The opening section of the exhibition considers objects defined by the fineness of their design and craftsmanship. On display are objects, including the Space Travellers’ Watch, a handcrafted mechanical timepiece by renowned British watchmaker George Daniels, a laser-cut haute couture gown by fashion designer Iris van Herpen, a chandelier by Studio Drift featuring real dandelion seeds applied by hand to LED lights, a Hermès Talaris saddle which combines traditional leather craftsmanship with a technologically innovative structure, and the Bubble Bath necklace by Nora Fok, made from more than 1000 hand-knitted nylon bubbles. Time Elapsed, a central spirograph designed by Philippe Malouin for glassware company Lobmeyr which rotates to draw patterns made of sand.

Living in a 21st–century, people may be gradually starting to value time and space more.

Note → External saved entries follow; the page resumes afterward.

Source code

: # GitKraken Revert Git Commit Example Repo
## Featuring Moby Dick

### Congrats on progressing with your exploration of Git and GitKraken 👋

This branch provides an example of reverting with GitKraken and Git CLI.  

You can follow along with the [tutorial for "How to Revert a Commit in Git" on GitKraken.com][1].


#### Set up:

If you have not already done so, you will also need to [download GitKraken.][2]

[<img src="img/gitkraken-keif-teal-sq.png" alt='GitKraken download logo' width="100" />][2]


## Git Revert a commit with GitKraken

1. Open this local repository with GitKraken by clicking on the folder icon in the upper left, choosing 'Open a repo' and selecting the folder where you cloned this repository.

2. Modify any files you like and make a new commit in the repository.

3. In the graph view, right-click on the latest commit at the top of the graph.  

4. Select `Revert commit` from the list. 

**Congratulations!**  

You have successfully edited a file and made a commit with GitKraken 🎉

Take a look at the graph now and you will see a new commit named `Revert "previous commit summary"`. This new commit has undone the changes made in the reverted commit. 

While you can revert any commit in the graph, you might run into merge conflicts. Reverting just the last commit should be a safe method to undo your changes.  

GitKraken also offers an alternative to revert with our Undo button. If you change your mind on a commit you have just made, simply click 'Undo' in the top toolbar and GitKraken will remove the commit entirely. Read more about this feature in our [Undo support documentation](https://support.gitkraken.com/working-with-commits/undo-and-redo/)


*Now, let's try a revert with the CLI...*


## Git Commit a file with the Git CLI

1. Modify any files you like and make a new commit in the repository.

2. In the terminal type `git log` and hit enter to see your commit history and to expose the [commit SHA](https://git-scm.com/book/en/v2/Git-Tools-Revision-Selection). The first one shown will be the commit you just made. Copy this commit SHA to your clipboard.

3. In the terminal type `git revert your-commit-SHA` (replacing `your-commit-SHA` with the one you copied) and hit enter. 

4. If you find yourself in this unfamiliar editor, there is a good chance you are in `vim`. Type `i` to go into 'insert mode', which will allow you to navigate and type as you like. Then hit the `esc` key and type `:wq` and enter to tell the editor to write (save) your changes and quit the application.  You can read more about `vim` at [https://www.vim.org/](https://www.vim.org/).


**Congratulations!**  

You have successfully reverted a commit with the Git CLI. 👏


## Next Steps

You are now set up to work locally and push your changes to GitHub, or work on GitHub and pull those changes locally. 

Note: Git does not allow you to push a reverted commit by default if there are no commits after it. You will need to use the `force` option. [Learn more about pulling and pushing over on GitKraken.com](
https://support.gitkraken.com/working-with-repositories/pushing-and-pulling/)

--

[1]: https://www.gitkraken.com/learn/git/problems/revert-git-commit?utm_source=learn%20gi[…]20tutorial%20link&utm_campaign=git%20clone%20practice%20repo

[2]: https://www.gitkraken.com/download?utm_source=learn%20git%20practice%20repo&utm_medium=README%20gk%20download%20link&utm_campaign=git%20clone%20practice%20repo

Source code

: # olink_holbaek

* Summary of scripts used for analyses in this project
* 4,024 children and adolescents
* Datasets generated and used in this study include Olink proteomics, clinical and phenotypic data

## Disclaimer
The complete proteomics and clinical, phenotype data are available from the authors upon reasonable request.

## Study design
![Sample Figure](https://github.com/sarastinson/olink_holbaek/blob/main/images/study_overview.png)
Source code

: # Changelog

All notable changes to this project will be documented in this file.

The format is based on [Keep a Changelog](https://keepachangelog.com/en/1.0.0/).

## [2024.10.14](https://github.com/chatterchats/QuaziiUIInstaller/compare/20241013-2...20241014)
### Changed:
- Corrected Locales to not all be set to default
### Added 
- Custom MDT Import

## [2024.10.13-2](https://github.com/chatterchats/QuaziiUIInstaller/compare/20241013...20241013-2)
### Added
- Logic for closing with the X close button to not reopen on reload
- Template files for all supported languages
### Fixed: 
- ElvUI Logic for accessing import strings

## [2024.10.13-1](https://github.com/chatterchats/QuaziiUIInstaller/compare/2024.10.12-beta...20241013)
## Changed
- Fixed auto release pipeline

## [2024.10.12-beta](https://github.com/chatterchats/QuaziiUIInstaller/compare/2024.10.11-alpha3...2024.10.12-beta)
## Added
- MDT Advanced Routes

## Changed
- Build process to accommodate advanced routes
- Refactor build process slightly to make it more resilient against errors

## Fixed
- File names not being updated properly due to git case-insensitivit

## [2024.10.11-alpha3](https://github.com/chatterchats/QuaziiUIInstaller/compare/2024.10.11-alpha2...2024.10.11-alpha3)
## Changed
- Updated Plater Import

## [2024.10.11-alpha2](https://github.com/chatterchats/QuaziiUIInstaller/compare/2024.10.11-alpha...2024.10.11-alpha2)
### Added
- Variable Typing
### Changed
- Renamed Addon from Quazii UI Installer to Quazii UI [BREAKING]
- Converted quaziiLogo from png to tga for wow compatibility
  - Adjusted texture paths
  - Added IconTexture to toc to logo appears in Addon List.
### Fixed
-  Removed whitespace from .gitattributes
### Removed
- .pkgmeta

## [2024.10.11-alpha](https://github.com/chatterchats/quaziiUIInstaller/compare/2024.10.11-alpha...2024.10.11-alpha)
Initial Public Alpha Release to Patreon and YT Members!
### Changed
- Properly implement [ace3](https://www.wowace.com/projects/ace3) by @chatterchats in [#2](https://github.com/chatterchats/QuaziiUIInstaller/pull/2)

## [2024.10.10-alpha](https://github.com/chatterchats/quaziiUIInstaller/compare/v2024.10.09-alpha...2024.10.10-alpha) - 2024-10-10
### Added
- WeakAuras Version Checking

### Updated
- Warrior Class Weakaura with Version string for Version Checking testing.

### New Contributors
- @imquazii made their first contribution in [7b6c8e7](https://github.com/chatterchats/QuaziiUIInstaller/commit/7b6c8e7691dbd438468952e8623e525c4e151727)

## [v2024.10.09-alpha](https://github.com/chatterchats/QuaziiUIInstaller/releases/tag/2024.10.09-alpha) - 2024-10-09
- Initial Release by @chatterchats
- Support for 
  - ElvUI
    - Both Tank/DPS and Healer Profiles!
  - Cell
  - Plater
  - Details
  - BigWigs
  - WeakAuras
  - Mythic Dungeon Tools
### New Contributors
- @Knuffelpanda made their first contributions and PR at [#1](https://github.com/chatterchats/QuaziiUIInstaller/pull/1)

The exhibition intends to feature Time for Yourself, a playful toolkit may feature a watch without a dial and a compass which spins to random coordinates. The design tries to invite visitors to engage and contemplate, how the availability of time and space, and quality of time spent, may be seen as luxuries in their own right.

The exhibition also may by presenting a range of designs and arts exploring the relationship between luxury and materials. Hair Highway by Studio Swine’s sets human hair in resin to create decorative pieces of furniture and accessories, creating objects that are reminiscent of precious materials such as horn or tortoiseshell, however made from one of the few natural resources which increases along with the world’s population. Also, on display may be a set of vessels by Unknown Fields Division made from mud collected on a recent expedition to the Rare Earth Elements’ mines in Inner Mongolia.

Time for Yourself, Marcin Rusak and Iona Inglesby, 2013. Credit@ Marcin Rusak

Time for Yourself, Marcin Rusak and Iona Inglesby, 2013. Credit@ Marcin Rusak

With a further attempt to leave the visitor filled with wonder, speculating about the future. The aim is to rethink how luxury may be defined in future? According to American artist Gabriel Barcia-Colombo’s, ownership of one’s own DNA may become a luxury in the future, as displayed in his DNA Vending Machine containing pre-packaged DNA samples.

The final section of the exhibition, What is Your Luxury? – is a movement from traditional explanations of luxury to conceptual projects. “The project ‘The Last Man’s Seat’ shows the efforts of a single individual building and decorating one of the most essential design object(s): a seat, while embarking on a journey of making, adapting, improving, erasing and rebuilding in an attempt to achieve the optimal seat.” as quoted by Leanne Wierzba, co-curator of the exhibition. The idea is to prompt visitors to consider what luxury means and how it relates to lives.

What is Luxury?, a V&A and Crafts Council exhibition, sponsored by Northacre, is at the V&A from 25th April – 27th September 2015, find more information about the exhibition here.

How has indulging designs assisted in realising the individual definition of luxury?